Automotive OEMs will need to adopt new platforms based on powerful, centralised processors and high speed low latency networking, said ABI Research, which forecasts 13 million vehicles with centralised ADAS platforms will ship in 2025.
“The distributed approach to ADAS systems will prove unsustainable as OEMs look to deliver highly automated driving around 2020,” said James Hodgson, industry analyst at ABI Research. “The new centralised ADAS architectures will unify sensing, processing, and actuation to deliver integrated decision making for smooth path planning and effective collision avoidance.”
This transition will present major opportunities for vendors new to the industry, as well as old incumbents, including NVIDIA, NXP, and Mobileye, who all announced centralised autonomous driving platforms. While each is in a different stage of development, all have common themes emerging, particularly in relation to processing power. The platforms average between eight and twelve teraflops (TFLOPs), a figure that is orders of magnitude beyond the typical smart sensor currently deployed in ADAS.
Physical separation of numerous dumb sensors and centralised processing will also open up opportunities for in-vehicle networking vendors. Ethernet-based solutions from vendors such as Marvell Semiconductor and Valens Semiconductor are well positioned to meet the needs of high bandwidth and stringent automotive-grade requirements, at a low cost.

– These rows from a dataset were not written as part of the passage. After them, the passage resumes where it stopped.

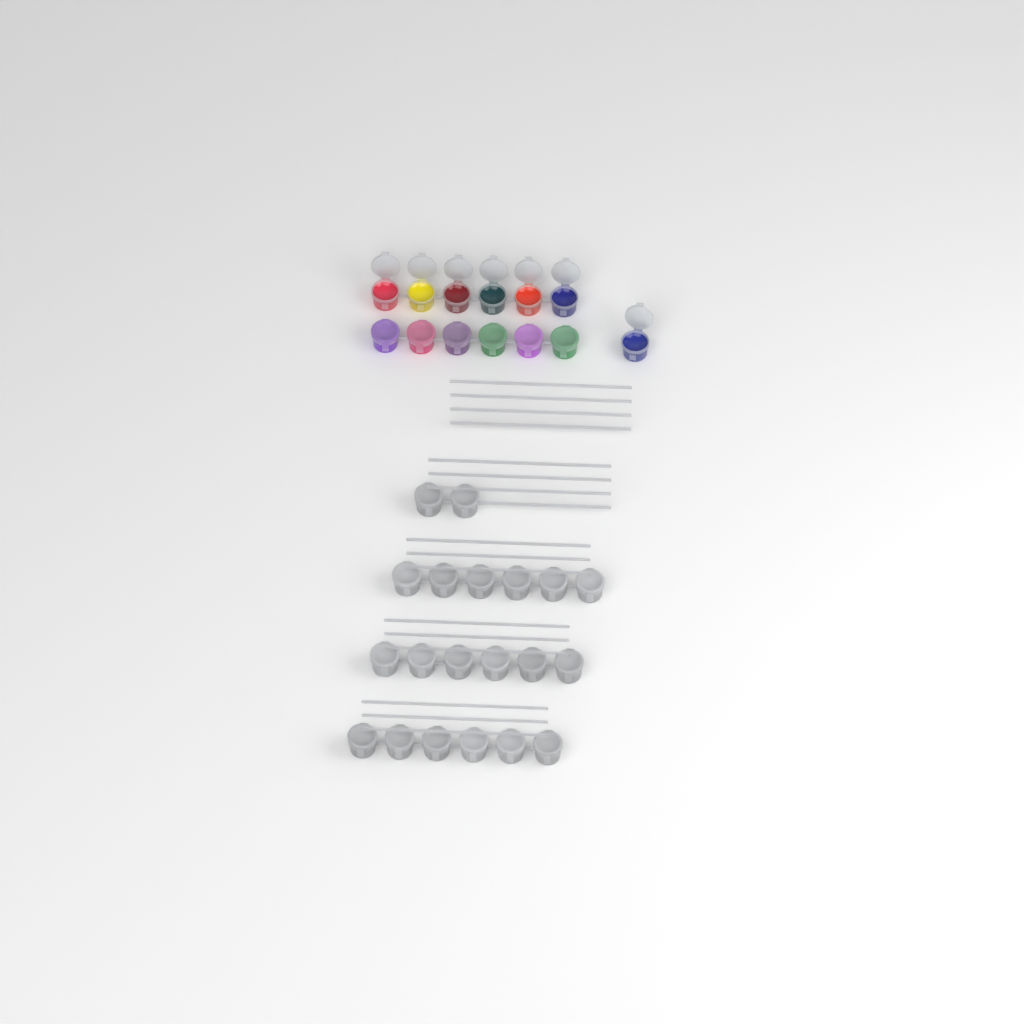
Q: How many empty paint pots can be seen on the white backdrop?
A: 20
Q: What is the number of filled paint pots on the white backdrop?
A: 13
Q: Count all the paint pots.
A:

“We are fast approaching the end of what can be achieved in automation within the confines of legacy architectures,” concluded Hodgson. “While there are not yet any specific standards for centralised ADAS, it is interesting that three separate Tier 2s announced very similar platforms in quick succession. Vendors across the ecosystem need to take this time to plan accordingly in order to appropriately manage the industry transition toward centralised ADAS architectures.”